» **PAGE EXCERPT**:
*** Begin section ***

# garages (tape+coat)



## noob taper (Nov 30, 2011)

guys if you had to tape a garage and one coat (same day). Is it wise to run flat box right after you tape it (like 2 mins after)? cuz moving scaffolding twice for ceilings is just pain in the ass esp if it's one and half scaffolding high where you only got one plank to work with to reach the ceilings. 
any tricks, advice?


----------



## cdwoodcox (Jan 3, 2011)

noob taper said:


> guys if you had to tape a garage and one coat (same day). Is it wise to run flat box right after you tape it (like 2 mins after)? cuz moving scaffolding twice for ceilings is just pain in the ass esp if it's one and half scaffolding high where you only got one plank to work with to reach the ceilings.
> any tricks, advice?


 I almost wrote mesh tape and setting compound but I didn't because I didn't want to start another mesh vs. paper thread. :whistling2:

So I will just say this if you're taping with all purpose and you're boxing with all purpose is this any different than skimming angles when taping.


----------



## SlimPickins (Aug 10, 2010)

You'd be faster to make two circuits...how much room are you taking up on your plank with taping AND topping tools? It will also look better if it's had time to dry a little.

However, You could go over it with your wipedown knife as you're going (8" is good) and it will look pretty darn good (not as good as if it were dry though).


----------



## Mudshark (Feb 8, 2009)

DIRTFT - Do It Right the First Time

If you rush the job you may be coming back later to fix it.!


----------



## Bazooka-Joe (Dec 31, 2010)

noob taper said:


> guys if you had to tape a garage and one coat (same day). Is it wise to run flat box right after you tape it (like 2 mins after)? cuz moving scaffolding twice for ceilings is just pain in the ass esp if it's one and half scaffolding high where you only got one plank to work with to reach the ceilings.
> any tricks, advice?


What part of Columbia Extended handle did you not understand?:whistling2:


----------



## moore (Dec 2, 2010)

noob taper said:


> guys if you had to tape a garage and one coat (same day). Is it wise to run flat box right after you tape it (like 2 mins after)? cuz moving scaffolding twice for ceilings is just pain in the ass esp if it's one and half scaffolding high where you only got one plank to work with to reach the ceilings.
> any tricks, advice?


A buck and a half high with one plank is slow yes.. but also unsafe.
Tape the [email protected] with 45min wait a couple hours for it to set well. then block in. If you want to fight the angle tape with hot-mud go for It.
Taping angles with hot mud Is more trouble than It's worth IMO.

Any bed coat over wet PAPER tape will crack..seams crack first then butts
They will peak first then crack.


----------



## silverstilts (Oct 15, 2008)

*** End section ***

» **JOB ITEM A**: List every username that heads a post in the forum thread about taping a garage.
The forum thread and the rows are unrelated to each other.

» **EXERCISE MATERIAL**:
*** Begin section ***

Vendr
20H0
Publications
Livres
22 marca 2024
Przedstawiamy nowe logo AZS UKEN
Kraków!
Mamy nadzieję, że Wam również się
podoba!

*** End section ***

» **JOB ITEM B**: Rewrite the rows above, replacing "Publications" with "Articles" and keeping every other line unchanged.

» **EXPECTED OUTPUT A**: noob taper, cdwoodcox, SlimPickins, Mudshark, Bazooka-Joe, moore, silverstilts

» **EXPECTED OUTPUT B**:
Vendr
20H0
Articles
Livres
22 marca 2024
Przedstawiamy nowe logo AZS UKEN
Kraków!
Mamy nadzieję, że Wam również się
podoba!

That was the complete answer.